• [Source text]:
What does your clothes say about you?

Koryen Harper

Fashion is seen as the clothes you wear, but experts believe fashion says a lot about the person on the inside.

“When we are feeling depressed or unhappy, looking our best is not on our minds,” Shauna Mackenzie Heathman, owner of Best Kept Self in Charleston, South Carolina said in an interview with GoodTherapy.org. “Mental energy is focused inwards towards emotional thoughts than things requiring extra energy.”
According to an interview on Goodtherapy.org with feng shui expert and author Donna Stellhorn, in feng shui it is understood that how you dress is associated with the five elements. Each element – earth, wood, fire, water and metal – has energy, which people gravitate toward, in connection with how they feel at the moment.
“Feng shui is the study of how the energy of our environment affects us. Correctly analyzing and balancing allows us to keep the positive benefits and remove negative effects,” according to the Feng Shui Institute website.
According to Stellhorn, there is a specific energy and style for each of the five elements. The shape, color and material of the clothes indicate the elements. For instance, animal prints, are in sync with the fire element and indicate attention-seeking behavior.
“When we are down, we are more likely to reach for jeans and loose-fitting tops,” Stellhorn said. “These boxy shapes relate to the Earth element; a desire for stillness and stability.”
Compared to women, color is more of an indicator of emotional states for men.
“Men who usually wear a T-shirt and suddenly start wearing a button down shirts in green or brown have moved from the Earth element to the Wood element,” Stellhorn said. “This shows a desire to grow and add to their life financially and socially; they have become curious about the world around them.”
Judgments and assumptions based off appearance are naturally occurring thoughts even when we try to avoid them.
“Although I try not to judge others off how they dress, it’s a natural thought that crosses my mind,” said Rashida Sa’Mi Young, assistant stylist for IKON Magazine and fashionista. “When I see people who wear hooded or baggy clothes, I think they must not care about their appearance, or they are not having a good day.”
Making a good first impression with your outfit doesn’t have to be difficult.
“Putting an outfit together well is important because first impressions are important,” said Hadi Leila Labarang, founder of MyMuseBox.com and executive editor at Scarlett Magazine.

• [Data records]:
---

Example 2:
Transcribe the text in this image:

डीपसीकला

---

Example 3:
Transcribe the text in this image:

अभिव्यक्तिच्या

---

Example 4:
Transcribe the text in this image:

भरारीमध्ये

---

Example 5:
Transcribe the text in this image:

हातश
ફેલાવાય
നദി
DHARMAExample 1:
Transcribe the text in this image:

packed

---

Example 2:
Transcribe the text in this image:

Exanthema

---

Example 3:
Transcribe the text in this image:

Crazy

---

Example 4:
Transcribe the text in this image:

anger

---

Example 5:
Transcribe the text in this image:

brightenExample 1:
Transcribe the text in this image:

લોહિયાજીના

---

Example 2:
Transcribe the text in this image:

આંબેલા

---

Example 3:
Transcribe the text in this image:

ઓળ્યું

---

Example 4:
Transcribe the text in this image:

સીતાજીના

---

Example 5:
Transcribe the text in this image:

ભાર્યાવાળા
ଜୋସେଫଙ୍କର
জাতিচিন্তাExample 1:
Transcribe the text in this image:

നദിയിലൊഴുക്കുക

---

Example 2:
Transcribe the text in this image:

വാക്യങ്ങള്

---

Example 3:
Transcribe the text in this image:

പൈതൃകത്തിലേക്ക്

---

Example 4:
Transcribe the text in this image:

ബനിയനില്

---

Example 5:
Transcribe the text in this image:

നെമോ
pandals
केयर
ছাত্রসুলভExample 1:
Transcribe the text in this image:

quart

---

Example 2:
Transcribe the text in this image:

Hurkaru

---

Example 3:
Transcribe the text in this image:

• [Directions]:
- a) From the article on what clothing reveals about a person, copy the passage starting at "Koryen Harper" and ending at "at the moment.".
- b) Answer these questions using the article on what clothing reveals about a person:
(i) Which five elements does the feng shui expert link to how people dress?
(ii) Which element do animal prints match, and what behavior do they indicate?
(iii) Which website did Hadi Leila Labarang found?
- c) Continue the article on what clothing reveals about a person, beginning after its final paragraph.

• [Task results]:
- a)
Koryen Harper

Fashion is seen as the clothes you wear, but experts believe fashion says a lot about the person on the inside.

“When we are feeling depressed or unhappy, looking our best is not on our minds,” Shauna Mackenzie Heathman, owner of Best Kept Self in Charleston, South Carolina said in an interview with GoodTherapy.org. “Mental energy is focused inwards towards emotional thoughts than things requiring extra energy.”
According to an interview on Goodtherapy.org with feng shui expert and author Donna Stellhorn, in feng shui it is understood that how you dress is associated with the five elements. Each element – earth, wood, fire, water and metal – has energy, which people gravitate toward, in connection with how they feel at the moment.

- b)
(i) Earth, wood, fire, water and metal.
(ii) The fire element. They indicate attention-seeking behavior.
(iii) MyMuseBox.com.

- c)
Everyone has days when they are not feeling their best. When Labarang is not feeling her best, she said she likes to wear fitted blue jeans, a white shirt, a blazer and heels.
Sa’Mi Young suggests when you are not feeling like putting much effort in your outfit, simplicity is key. She recommends wearing maxi dresses, body cons, flannels, skinny jeans, platforms or booties for a glam simple look.
Men’s fashion is straight forward with clothing options. You have shoes, pants, a shirt and possible accessories unlike women who have various layering options.
“For men jeans are essential to pulling your look together, your jeans can make or break your outfit,” men’s fashion expert and stylist Ryan Thurston said. “How your jeans meet your shoes is the most common trend that men don’t consider when buying pants or putting an outfit together.”
Even with financial limitations there are still ways of keeping up to date with fashion.
“Don’t neglect yourself if you can’t afford new clothes,” Sa’Mi Young said. “A cheap and rewarding way to go about shopping is thrifting. Thrifting is a cheaper way to buy some desired name brand clothes, vintage or clothes with personality.”
Thrifting is a popular means of staying trendy for college students living on a budget.
“I bought a Cavali shirt that would normally cost $700 in retailed stores, but at a thrift store I paid $50,” San Jose City College student Krystal Lewki said.
The most important thing in fashion to remember is there is no one way to dress or look.
“With fashion don’t be afraid to mix different type of ideas,” Thurston said. “When you wake up think who do I want to be today.”